Is it true that the difference of two matrices is equal to a squared (multiplied by itself) matrice subtracted from another squared matrice? Why, can you prove? (Is there a "the difference of two matrices" rule in matrice algebra?)

1 Answer
Jun 30, 2018

It depends...

Explanation:

I'm not sure exactly what you are asking, but let's take a look...

First note that the determinant preserves multiplication. That is, if #A. B# are any matrices then:

#abs(A B) = abs(A) * abs(B)#

In particular:

#abs(A^2) = abs(A)^2#

In particular note that if #A# has real coefficients then #abs(A) in RR# and #abs(A)^2 >= 0#.

We can deduce that it is not possible for the determinant of a squared matrix over #RR# to be negative.

We can deduce that a matrix such as #((0, 1), (1, 0))# (which has negative determinant) is not the square of any matrix over #RR#.

Can it be the difference of two squared matrices?

Yes - for example:

#((1/sqrt(2), 1/sqrt(2)),(1/sqrt(2), 1/sqrt(2)))^2 - ((1,0),(0,1))^2 = ((1,1),(1,1))-((1,0),(0,1)) = ((0,1),(1,0))#

Is this possible for all square real matrices?

I don't know, but note that not every matrix over integers is the difference of two squared matrices over integers.
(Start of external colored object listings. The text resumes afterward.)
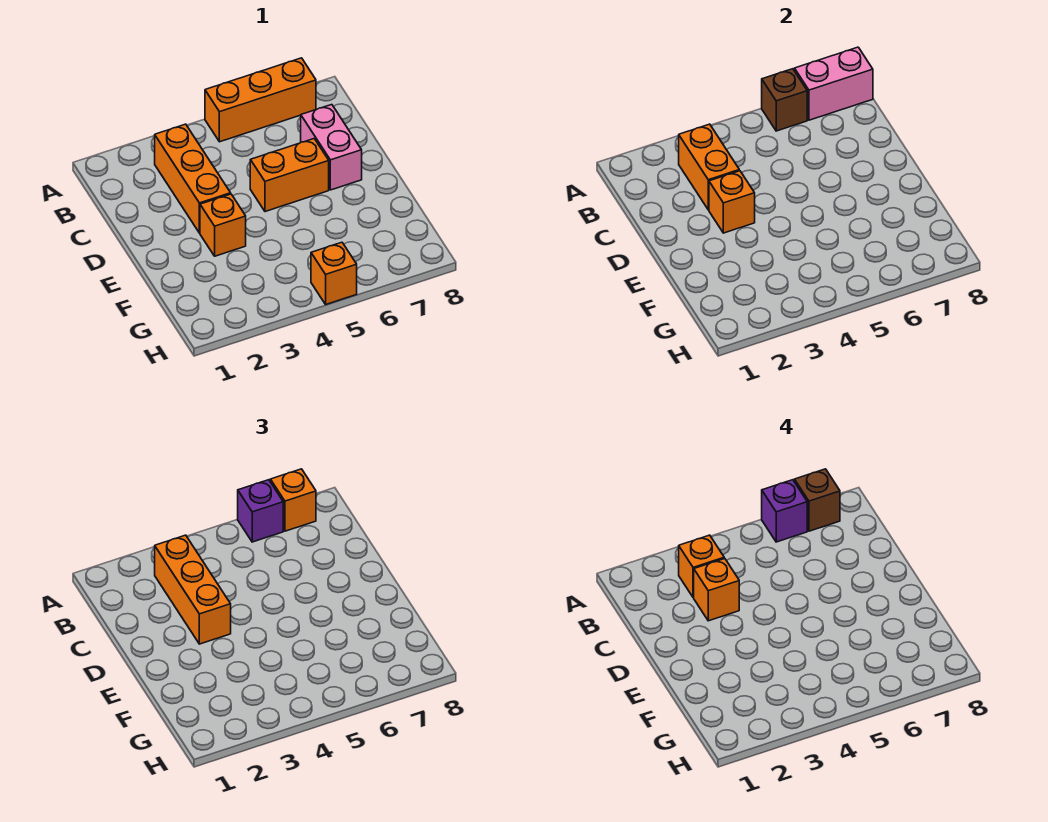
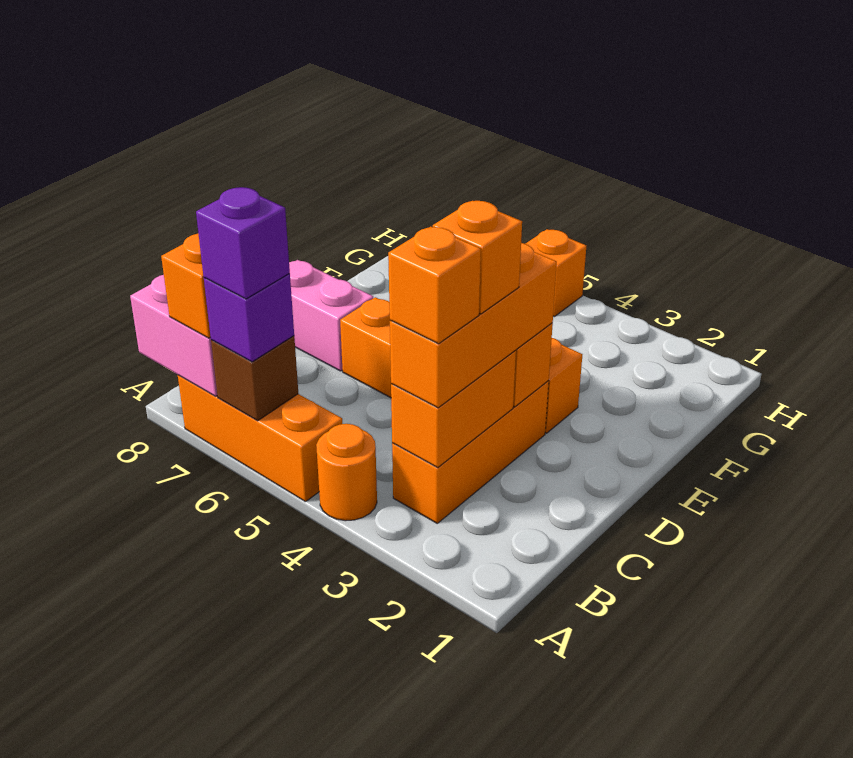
none -> orange round brick A4 level 1
brown brick A7 level 4 -> none
pink brick C7:D7 level 1 -> pink brick D7:D8 level 1

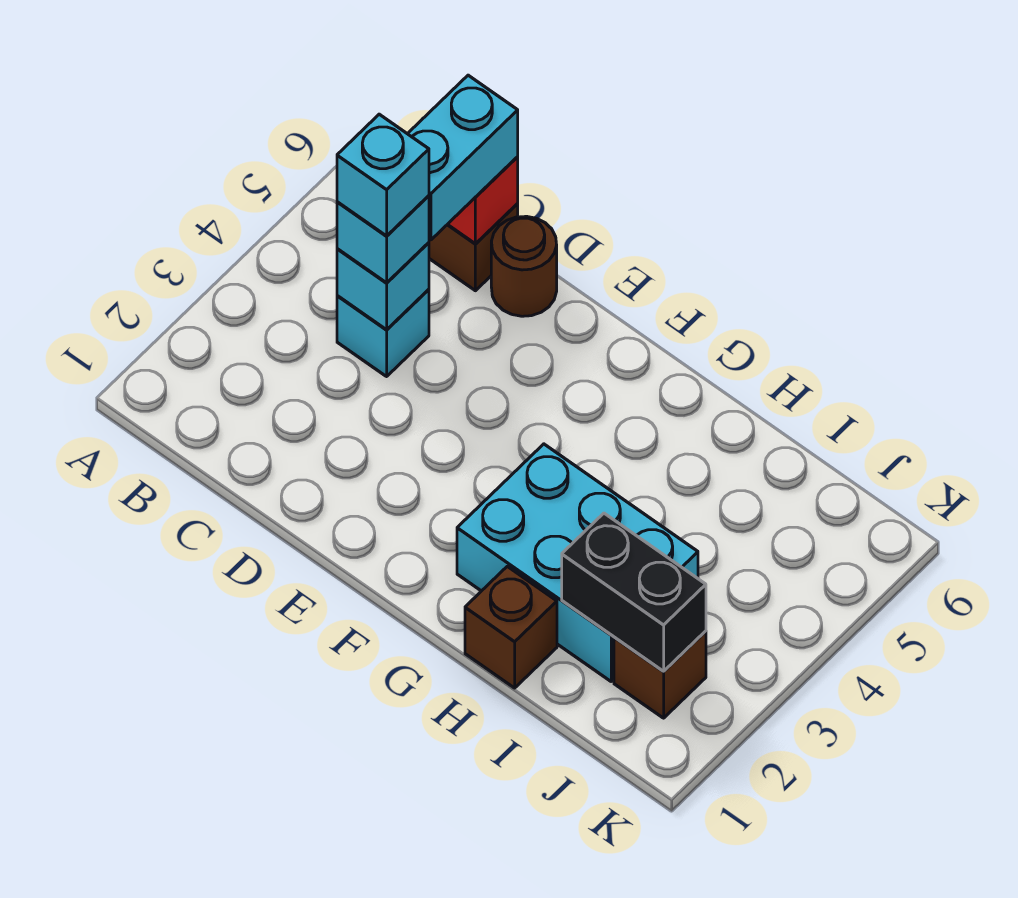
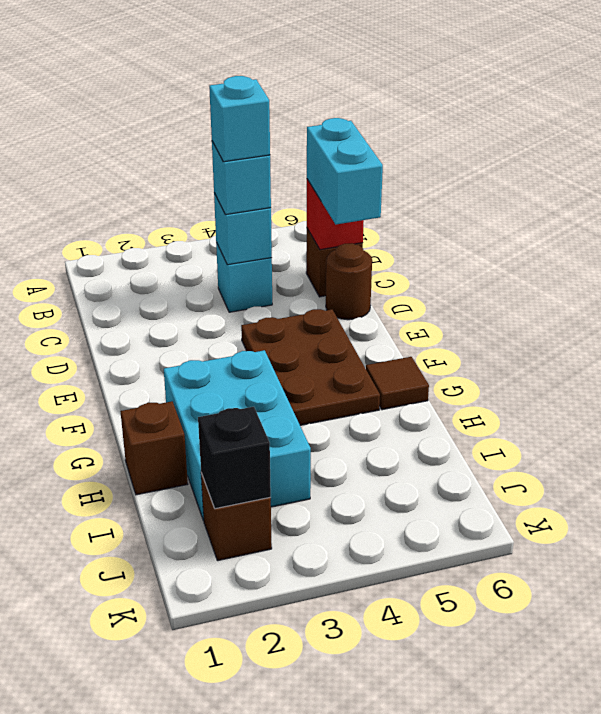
cyan brick C5:C6 level 3 -> cyan brick C6:D6 level 3
none -> brown plate E4:G5 level 1
none -> brown tile G6 level 1
black brick I2:J2 level 2 -> black brick J2 level 2

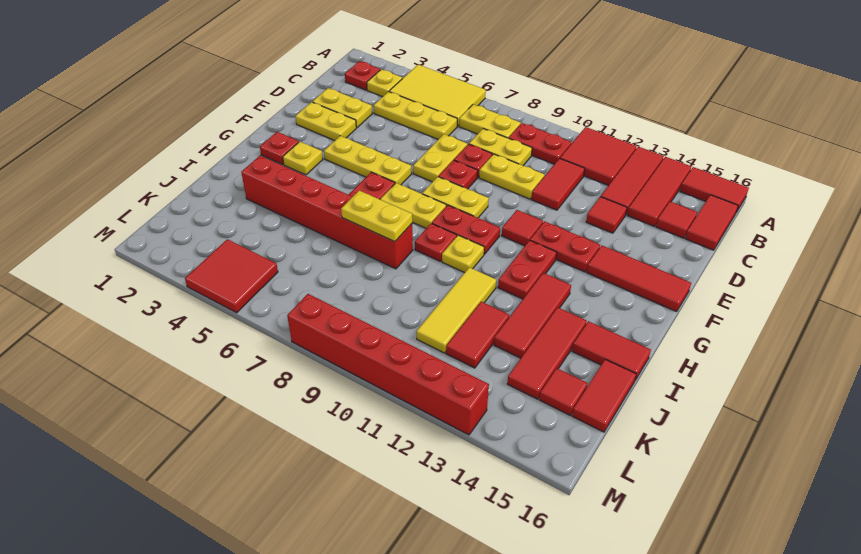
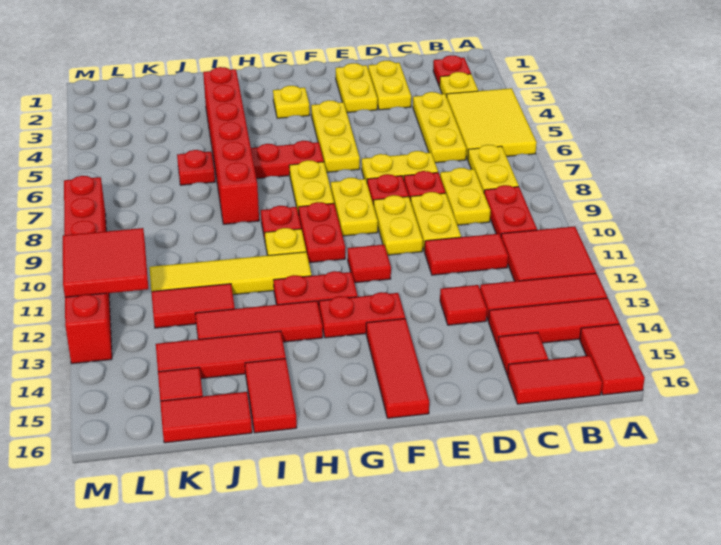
red plate F12:F13 level 1 -> red plate F13:G13 level 1
red plate G2 level 1 -> red plate J6 level 1
yellow plate I7:I8 level 2 -> yellow plate E9:E10 level 1
yellow tile I11:K11 level 1 -> yellow tile H11:K11 level 1
red tile L4:M5 level 1 -> red tile L11:M12 level 2

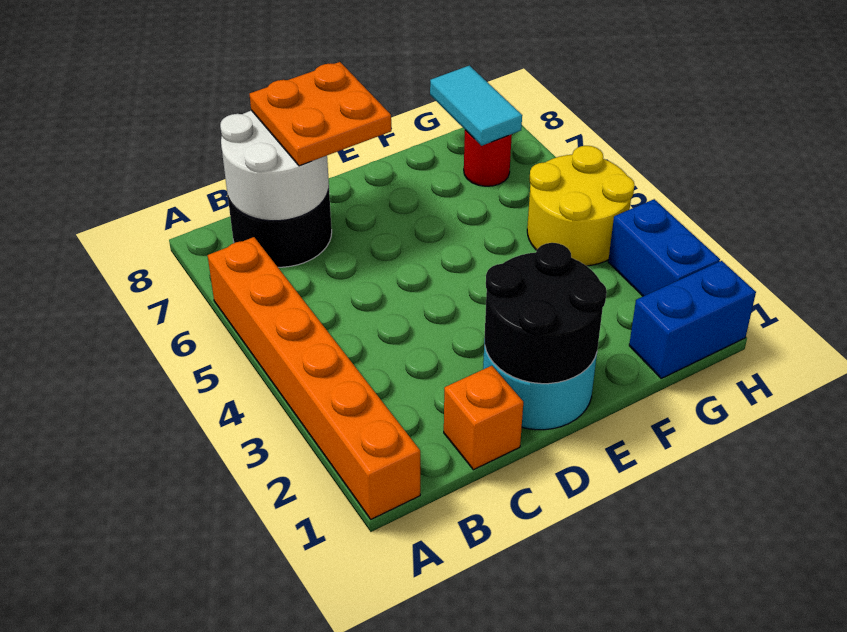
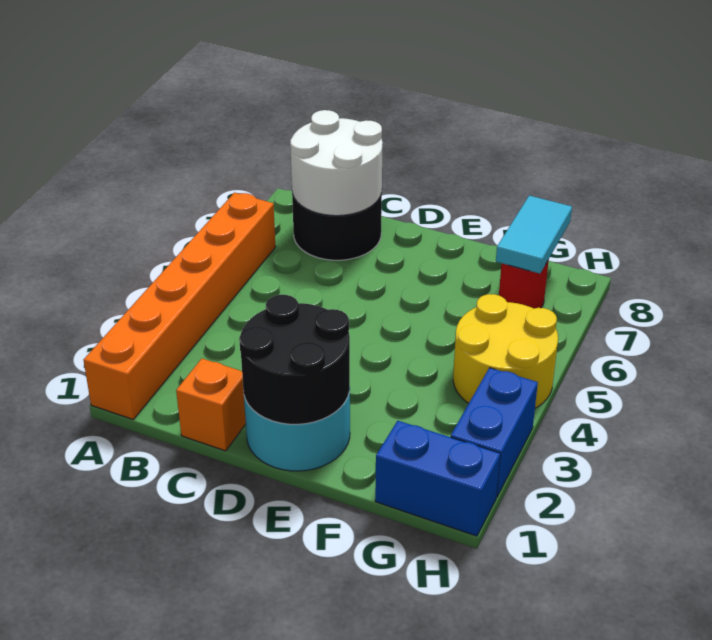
orange plate C7:D8 level 3 -> none

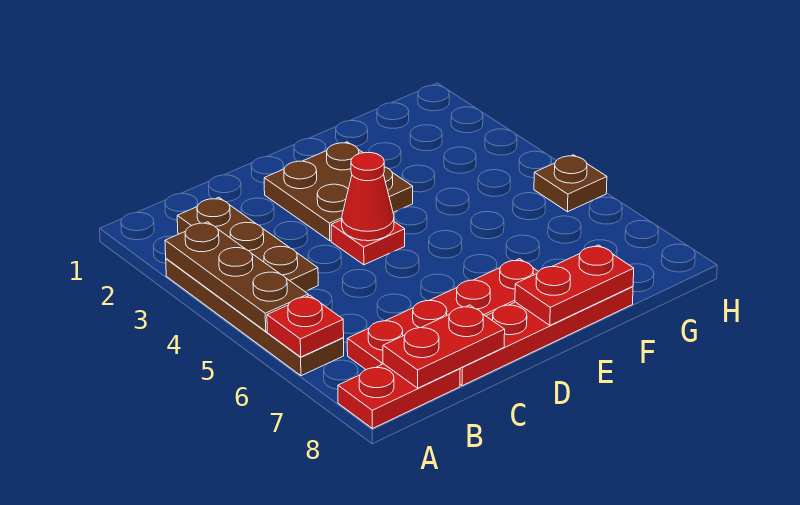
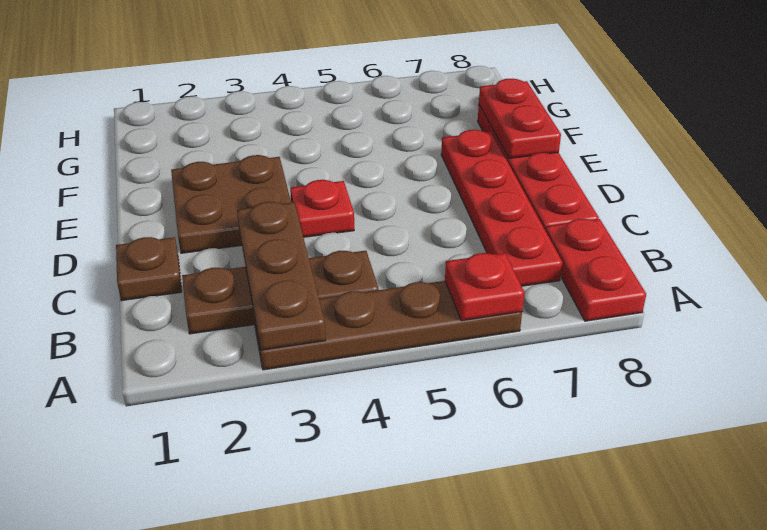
brown plate A3:A5 level 2 -> brown plate A3:C3 level 2
red plate B8:C8 level 2 -> none
red cone D4 level 2 -> none
brown plate H5 level 1 -> brown plate C1 level 1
For example, the #1xx1# matrix #(2)# is not the difference of two squared integer #1xx1# matrices.

Notes

I did wonder if you actually intended to ask whether the difference of squares identity holds for matrices - i.e.:

#A^2-B^2 = (A-B)(A+B)#

This does not hold in general due to matrix multiplication being non-commutative in general.

We have:

#(A-B)(A+B) = A^2+AB-BA-B^2#

So if #AB != BA# then #(A-B)(A+B) != A^2-B^2#